I hurried over to her with uncertainly in my steps, not sure what lay in store for me. Having moved into our house just weeks before, I had met the neighbor just once. Our second meeting, and a call of distress.
When I reached her, she poignantly pointed toward the ground. There, at a respectable distance away, lay a two-foot long black snake.
“Do you know what kind it is,” she asked.
I claimed ignorance: “No, I’m not sure. Maybe a garter?”
She assured me it was not.
“I’ve lived here ten years and have never seen something that size.”
Now she had me worried. The kids were playing on the other side of the forsythia bushes. What if this little fellah was venomous?
Before I knew it, the woman had rushed to her garage and returned with a shovel. She handed it to me without saying a word, as if our joint course of action was both inevitable and mutually agreed upon.
Again, before I knew it, I had the shovel over my head and sent it traveling toward the snake.

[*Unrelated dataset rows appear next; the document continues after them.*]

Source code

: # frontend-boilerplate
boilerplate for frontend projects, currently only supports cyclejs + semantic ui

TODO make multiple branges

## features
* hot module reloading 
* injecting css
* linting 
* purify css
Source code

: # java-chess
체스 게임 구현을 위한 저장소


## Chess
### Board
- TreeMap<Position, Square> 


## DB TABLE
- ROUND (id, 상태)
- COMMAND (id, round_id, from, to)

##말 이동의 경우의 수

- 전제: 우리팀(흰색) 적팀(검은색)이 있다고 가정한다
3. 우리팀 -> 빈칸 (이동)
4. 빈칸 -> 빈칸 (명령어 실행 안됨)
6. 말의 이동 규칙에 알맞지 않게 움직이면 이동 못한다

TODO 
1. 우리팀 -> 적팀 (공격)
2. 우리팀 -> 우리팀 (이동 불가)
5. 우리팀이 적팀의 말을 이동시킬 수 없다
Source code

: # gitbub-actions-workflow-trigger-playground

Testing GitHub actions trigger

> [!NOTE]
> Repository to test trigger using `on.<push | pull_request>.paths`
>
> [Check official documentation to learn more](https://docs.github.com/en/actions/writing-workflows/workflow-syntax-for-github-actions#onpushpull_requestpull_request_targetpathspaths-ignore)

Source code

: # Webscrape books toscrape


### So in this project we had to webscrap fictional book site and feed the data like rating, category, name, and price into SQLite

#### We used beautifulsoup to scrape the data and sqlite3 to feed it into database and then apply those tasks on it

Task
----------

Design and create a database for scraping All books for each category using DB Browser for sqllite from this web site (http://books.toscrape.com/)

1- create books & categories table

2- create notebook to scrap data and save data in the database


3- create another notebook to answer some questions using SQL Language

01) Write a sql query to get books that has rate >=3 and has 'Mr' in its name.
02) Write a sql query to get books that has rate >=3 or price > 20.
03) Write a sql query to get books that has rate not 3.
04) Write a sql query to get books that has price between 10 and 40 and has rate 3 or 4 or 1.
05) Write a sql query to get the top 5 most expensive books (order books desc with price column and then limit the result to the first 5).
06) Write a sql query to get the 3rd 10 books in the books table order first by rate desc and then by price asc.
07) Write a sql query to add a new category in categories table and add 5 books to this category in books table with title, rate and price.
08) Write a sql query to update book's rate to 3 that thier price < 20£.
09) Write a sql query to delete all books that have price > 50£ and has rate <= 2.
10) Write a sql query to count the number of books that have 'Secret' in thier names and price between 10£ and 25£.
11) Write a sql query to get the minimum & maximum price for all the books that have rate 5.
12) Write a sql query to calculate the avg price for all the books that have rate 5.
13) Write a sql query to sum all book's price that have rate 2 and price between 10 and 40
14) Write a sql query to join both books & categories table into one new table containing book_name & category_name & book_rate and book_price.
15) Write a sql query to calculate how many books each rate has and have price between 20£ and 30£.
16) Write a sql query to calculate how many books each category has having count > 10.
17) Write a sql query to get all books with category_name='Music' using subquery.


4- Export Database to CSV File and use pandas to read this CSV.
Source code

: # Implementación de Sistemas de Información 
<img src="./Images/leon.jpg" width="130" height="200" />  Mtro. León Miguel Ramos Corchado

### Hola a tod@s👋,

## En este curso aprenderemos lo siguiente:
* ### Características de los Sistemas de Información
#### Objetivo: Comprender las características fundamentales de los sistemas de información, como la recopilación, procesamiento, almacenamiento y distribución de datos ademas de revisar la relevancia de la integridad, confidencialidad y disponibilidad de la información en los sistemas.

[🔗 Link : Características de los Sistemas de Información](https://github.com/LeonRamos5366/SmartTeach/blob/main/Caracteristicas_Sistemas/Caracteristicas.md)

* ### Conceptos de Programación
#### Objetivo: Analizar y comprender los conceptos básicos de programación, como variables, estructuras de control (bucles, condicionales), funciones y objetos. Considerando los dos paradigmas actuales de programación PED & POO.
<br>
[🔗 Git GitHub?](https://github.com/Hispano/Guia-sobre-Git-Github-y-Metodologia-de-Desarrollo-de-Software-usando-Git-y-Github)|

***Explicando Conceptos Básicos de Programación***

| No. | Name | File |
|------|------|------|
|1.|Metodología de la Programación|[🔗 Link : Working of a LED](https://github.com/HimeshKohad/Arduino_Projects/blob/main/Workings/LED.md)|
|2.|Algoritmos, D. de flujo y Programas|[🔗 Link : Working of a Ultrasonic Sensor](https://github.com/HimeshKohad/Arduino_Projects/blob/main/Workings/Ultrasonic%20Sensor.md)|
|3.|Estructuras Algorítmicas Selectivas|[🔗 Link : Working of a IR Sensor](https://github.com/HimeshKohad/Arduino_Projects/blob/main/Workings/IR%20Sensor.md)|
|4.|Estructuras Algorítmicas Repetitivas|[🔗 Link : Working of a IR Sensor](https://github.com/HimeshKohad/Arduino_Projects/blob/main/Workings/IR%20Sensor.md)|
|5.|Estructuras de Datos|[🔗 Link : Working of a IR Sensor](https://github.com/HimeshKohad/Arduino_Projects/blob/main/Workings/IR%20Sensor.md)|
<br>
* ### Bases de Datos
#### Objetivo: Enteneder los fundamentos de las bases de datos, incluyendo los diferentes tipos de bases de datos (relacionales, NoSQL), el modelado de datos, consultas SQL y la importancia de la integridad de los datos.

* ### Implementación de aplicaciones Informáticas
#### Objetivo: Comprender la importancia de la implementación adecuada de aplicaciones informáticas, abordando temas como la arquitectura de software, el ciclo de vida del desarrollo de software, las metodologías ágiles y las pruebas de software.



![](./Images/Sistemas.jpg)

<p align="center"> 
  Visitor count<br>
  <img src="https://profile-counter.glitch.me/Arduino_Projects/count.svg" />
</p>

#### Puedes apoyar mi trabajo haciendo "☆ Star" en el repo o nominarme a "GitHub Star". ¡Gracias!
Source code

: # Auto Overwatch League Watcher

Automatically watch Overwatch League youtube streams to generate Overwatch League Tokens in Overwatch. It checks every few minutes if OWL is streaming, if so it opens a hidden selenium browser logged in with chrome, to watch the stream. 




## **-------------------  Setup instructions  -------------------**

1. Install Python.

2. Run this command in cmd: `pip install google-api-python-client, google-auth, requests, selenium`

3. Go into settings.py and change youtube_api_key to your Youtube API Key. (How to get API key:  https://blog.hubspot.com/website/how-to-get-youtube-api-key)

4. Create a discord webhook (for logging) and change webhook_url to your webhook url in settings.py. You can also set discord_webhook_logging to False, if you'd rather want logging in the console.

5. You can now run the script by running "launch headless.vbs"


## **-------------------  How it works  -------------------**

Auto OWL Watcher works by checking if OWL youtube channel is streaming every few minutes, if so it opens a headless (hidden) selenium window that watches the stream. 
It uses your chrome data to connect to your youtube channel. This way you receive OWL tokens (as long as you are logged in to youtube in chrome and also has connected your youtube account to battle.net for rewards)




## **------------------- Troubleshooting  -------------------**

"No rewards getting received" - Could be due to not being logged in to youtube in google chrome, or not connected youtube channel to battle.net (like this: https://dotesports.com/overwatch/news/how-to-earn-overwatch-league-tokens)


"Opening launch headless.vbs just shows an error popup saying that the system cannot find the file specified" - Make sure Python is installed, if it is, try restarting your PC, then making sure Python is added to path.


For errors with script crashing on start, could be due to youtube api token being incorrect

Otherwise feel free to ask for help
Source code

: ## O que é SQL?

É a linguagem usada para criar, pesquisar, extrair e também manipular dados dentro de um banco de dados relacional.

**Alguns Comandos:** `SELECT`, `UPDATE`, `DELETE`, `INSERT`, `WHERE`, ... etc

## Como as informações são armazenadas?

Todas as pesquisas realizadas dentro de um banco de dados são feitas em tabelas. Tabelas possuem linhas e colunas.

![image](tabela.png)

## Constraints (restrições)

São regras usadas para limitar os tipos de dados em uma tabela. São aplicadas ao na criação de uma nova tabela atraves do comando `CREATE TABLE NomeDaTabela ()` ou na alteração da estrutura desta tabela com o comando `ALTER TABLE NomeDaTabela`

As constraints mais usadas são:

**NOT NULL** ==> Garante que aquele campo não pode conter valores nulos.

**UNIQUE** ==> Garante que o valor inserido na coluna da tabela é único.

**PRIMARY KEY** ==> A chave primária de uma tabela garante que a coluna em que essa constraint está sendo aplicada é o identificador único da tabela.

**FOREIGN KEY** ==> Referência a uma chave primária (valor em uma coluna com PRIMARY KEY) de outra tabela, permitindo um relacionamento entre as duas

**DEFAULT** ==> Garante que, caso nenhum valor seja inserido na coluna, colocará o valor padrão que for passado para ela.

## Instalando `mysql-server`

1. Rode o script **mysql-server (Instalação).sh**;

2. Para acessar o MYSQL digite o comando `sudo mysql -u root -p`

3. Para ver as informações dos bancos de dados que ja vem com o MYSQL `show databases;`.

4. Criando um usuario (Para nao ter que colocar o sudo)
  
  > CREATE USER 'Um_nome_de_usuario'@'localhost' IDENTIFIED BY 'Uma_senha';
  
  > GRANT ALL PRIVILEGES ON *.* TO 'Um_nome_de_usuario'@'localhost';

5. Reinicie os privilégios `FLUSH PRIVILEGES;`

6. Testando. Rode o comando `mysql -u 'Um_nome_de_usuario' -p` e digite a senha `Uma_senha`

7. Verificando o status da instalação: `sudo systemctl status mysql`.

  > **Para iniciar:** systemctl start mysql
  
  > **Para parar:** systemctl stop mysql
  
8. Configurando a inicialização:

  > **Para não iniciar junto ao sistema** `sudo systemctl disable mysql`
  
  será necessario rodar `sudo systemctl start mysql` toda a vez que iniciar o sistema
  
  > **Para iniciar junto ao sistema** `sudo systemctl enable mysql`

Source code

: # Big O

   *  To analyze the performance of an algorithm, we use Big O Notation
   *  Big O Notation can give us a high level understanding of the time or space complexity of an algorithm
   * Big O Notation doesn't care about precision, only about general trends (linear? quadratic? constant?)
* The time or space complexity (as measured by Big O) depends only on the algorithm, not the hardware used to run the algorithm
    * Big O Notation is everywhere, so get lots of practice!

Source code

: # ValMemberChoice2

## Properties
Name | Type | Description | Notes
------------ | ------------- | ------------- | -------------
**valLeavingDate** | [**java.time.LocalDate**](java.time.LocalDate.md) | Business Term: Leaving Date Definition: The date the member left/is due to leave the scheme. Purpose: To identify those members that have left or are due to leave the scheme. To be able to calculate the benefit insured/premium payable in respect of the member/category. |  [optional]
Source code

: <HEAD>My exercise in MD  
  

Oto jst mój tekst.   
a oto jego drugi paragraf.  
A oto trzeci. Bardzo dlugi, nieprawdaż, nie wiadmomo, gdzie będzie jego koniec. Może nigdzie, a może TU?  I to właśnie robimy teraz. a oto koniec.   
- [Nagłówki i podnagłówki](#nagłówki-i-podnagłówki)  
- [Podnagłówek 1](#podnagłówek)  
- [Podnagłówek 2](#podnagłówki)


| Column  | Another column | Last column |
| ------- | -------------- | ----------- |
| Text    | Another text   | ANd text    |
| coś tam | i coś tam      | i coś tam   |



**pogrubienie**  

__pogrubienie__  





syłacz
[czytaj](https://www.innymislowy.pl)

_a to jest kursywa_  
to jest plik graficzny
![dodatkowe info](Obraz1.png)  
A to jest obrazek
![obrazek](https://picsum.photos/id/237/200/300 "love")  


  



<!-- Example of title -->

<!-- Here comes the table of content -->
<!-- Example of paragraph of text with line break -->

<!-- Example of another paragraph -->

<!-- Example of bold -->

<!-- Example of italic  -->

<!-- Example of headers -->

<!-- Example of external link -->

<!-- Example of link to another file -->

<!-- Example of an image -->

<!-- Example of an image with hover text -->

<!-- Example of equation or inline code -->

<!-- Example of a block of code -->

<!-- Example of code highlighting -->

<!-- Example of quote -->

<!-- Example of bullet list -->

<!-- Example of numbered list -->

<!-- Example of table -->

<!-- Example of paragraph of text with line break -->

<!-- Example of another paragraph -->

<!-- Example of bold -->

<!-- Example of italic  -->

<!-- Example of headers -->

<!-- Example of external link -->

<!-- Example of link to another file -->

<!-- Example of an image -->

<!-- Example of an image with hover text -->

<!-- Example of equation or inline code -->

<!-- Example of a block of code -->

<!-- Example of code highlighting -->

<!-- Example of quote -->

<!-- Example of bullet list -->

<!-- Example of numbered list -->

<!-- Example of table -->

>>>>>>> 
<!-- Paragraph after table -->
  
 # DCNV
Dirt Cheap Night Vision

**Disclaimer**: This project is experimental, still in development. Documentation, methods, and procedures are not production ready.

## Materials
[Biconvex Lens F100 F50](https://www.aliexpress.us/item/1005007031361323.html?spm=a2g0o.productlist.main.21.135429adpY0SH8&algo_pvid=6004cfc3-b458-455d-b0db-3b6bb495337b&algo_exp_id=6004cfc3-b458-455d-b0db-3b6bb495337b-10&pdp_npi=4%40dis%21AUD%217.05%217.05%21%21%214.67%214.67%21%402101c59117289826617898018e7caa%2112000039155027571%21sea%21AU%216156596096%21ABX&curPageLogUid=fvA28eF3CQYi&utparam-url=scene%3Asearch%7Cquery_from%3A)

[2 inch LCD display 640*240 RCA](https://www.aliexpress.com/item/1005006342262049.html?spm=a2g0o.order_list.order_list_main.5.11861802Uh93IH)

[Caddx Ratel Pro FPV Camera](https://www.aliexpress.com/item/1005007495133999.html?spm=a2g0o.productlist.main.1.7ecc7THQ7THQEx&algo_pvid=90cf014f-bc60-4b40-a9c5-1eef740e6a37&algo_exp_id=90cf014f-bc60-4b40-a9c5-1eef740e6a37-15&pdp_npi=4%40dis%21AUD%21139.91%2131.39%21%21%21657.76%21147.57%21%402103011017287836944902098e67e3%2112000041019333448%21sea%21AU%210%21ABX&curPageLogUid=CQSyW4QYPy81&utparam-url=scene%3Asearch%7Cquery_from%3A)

“Sorry, buddy,” I lamented as he lay there motionless.
Soon after, I returned home and went to the computer to identify what I had killed. The irony of going to the digital world to identify with the natural one was not lost on me.
I typed in “garter snake.”
The first photo that popped up on the screen confirmed what I already knew in my heart. I had killed a harmless garter snake. The caption to the photo rightfully fueled my guilt:
“Snakes are among the most misunderstood of all animals. As a result, many harmless, beneficial snakes have met untimely deaths at the hands of shovel-wielding humans.”
Guilty as charged.
Regret filled my heart even as the shovel traveled toward the ground, and remorse filled my heart now. What had the snake done but be found?
In a weak moment – one fueled by misunderstanding, ignorance, fear, and a male ego that felt it necessary to fulfill this new neighbor’s wishes – I had killed.
Sadly enough, I believe these are the very same reasons we all kill, nations and individuals alike. Misunderstanding and ignorance, a fear of the unknown, and our collective ego.
It begs the question: who is the snake?